## [Text excerpt]
......

The investigator, Navi Pillay, is a former U.N. High Commissioner for Human Rights and currently heads the U.N. Human Rights Council’s Commission of Inquiry into the Israeli-Palestinian conflict. She was slated to receive an Outstanding Achievement Award and speak at International Law Weekend, a gathering hosted from Oct. 19 through 21 by the International Law Association’s U.S. branch.
Last month, however, dozens of centrist and right-wing Jewish groups protested the decision to honor Pillay, signing onto a letter urging law firms to drop their sponsorship of the event. The letter accused Pillay of working “to further a demonstrably discriminatory agenda against the Jewish people and the State of Israel.”
She will still receive the award, but in another setting, and will deliver her speech via webinar at a later date, according to an email the American branch of the law association sent to its board following what it called an “emergency meeting” held Oct. 11, in the wake of Hamas’ attack on Israel and the subsequent war.
According to the email, the award “will not be withdrawn,” and Pillay is listed as this year’s recipient on the association’s website. The email said the conference had attracted “significant attention and controversy” for the group and the event’s sponsors. The decision to “decouple” the award from the conference was made “both out of sensitivity to the outbreak of hostilities over the weekend and due to security concerns for Judge Navi Pillay and others participating.”
Pillay’s name was on the conference program a few days before Hamas’ Oct. 7 invasion of Israel, according to an archived web page. Her name does not appear on the current version of the program.
The International Law Association has 63 branches and more than 4,800 members, according to its website. The International Law Weekend, hosted by the association’s American branch, is one of the world’s leading annual conferences on international law. The association’s American branch and Pillay’s U.N. commission did not respond to requests for comment, and the association made no public statement regarding her removal from the program.
Four prominent law firms, including two headquartered in New York, were also removed from the conference’s list of sponsors ahead of the event, as was Yeshiva University’s Cardozo School of Law. In their letter protesting the event, the coalition of Jewish groups had asked three of the firms — Debevoise & Plimpton; Gibson, Dunn & Crutcher; and White & Case — to cut ties with the conference due to Pillay’s participation. The fourth firm was Winston & Strawn. The firms and Y.U.’s law school did not respond to requests for comment.

......

## [What the exercise asks]
Extend the news account above about Navi Pillay and the International Law Weekend award by writing the paragraphs that follow its final sentence.

## [Data excerpt]
......

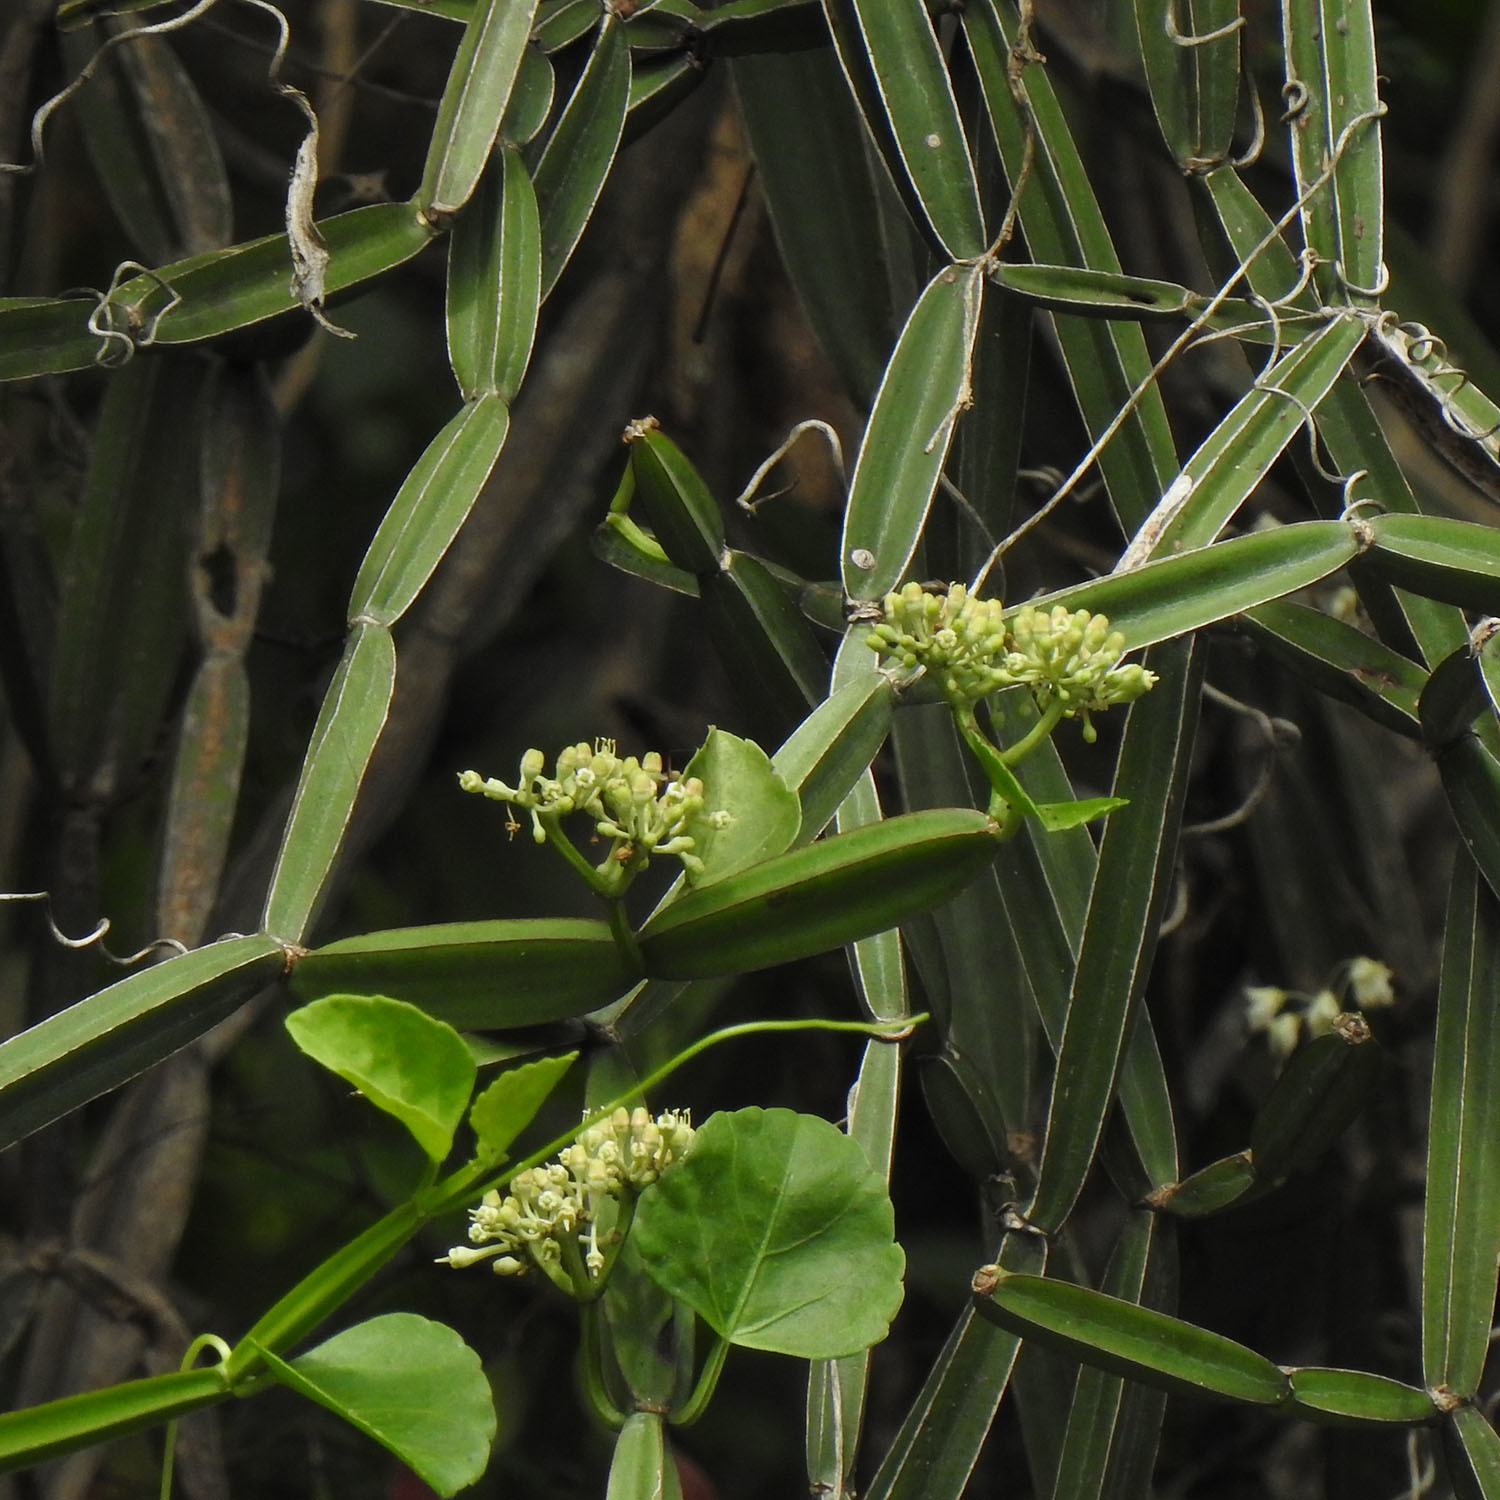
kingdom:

......

## [The response]
Israel, the United States, Jewish groups and other countries have accused Pillay’s commission and the Human Rights Council of bias against Israel. And Pillay has long been a bête noire for pro-Israel groups. As the U.N. High Commissioner for Human Rights from from September 2008 though August 2014, she often criticized Israel’s actions against Gaza, drawing rebuke from more than 100 members of Congress. The U.N. Human Rights Council and General Assembly both condemn Israel more than any other country.
Pillay’s Commission of Inquiry overwhelmingly blames Israel for its conflict with the Palestinians. Her recent reports, issued before Oct. 7, have not described Hamas as a terror group and rarely mention Israeli terror victims. The commission’s report released a year ago did not mention Hamas at all. Hamas applauded the commission last year.
One member of the three-person investigation, Miloon Kothari, said last year that the “Jewish lobby” controls social media and questioned why Israel was allowed membership in the U.N. Pillay defended Kothari, saying the comments had been “taken out of context.” After the incident, Pillay dismissed charges of antisemitism against the commission as “lies” and a diversion.
Pillay also oversaw the so-called Goldstone report into Israel’s military operation in Gaza in 2008-2009, which accused Israel of war crimes, including deliberately targeting civilians. The report’s lead author, Richard Goldstone, later retracted allegations made in the contentious report, but Pillay has defended the investigation and continues to cite it in her reports for the Commission of Inquiry.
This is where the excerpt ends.